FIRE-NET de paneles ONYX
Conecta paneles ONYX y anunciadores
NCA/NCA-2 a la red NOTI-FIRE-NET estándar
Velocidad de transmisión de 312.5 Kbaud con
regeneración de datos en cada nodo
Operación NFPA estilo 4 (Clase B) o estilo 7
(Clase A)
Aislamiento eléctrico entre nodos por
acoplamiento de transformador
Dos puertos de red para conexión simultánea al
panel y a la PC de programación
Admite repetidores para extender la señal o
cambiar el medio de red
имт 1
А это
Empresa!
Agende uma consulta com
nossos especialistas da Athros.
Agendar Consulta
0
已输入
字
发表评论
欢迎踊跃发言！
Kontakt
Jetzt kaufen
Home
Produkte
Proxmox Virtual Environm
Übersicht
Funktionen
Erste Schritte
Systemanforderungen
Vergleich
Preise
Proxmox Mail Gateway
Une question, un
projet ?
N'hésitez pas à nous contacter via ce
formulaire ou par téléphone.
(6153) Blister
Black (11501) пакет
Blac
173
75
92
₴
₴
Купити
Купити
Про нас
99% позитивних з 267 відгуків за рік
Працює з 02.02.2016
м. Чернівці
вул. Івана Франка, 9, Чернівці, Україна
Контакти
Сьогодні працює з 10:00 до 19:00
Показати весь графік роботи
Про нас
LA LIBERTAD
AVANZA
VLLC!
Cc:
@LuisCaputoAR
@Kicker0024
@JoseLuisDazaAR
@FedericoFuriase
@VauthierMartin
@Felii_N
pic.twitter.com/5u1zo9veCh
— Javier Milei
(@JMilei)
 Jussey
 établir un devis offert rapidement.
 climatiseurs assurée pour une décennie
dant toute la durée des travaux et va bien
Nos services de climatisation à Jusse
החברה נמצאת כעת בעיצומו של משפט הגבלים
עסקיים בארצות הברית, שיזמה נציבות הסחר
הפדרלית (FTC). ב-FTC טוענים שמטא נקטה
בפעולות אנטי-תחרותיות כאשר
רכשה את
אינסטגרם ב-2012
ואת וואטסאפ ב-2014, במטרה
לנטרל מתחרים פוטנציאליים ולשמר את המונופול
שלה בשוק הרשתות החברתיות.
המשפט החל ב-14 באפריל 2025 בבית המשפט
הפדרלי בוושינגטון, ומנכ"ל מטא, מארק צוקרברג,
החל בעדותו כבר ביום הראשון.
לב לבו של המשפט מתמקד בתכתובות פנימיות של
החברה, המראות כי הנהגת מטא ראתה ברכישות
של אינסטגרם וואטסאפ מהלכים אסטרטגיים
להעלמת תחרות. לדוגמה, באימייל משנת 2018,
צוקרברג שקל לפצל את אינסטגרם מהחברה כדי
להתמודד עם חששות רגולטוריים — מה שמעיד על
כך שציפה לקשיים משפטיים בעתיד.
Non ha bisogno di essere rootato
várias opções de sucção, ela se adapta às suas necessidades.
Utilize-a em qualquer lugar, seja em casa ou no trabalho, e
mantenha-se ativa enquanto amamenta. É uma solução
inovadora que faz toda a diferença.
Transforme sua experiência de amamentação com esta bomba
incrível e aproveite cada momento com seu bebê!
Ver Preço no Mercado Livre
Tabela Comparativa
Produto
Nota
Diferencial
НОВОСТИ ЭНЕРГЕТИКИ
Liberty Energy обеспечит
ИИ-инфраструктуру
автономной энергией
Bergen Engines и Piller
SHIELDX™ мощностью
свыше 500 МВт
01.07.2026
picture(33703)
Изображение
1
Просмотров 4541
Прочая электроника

++++++++

Aim of the task: Filter the records above down to the lines that hold the string "צוקרברג".

Answer below:
הפדרלי בוושינגטון, ומנכ"ל מטא, מארק צוקרברג,
צוקרברג שקל לפצל את אינסטגרם מהחברה כדי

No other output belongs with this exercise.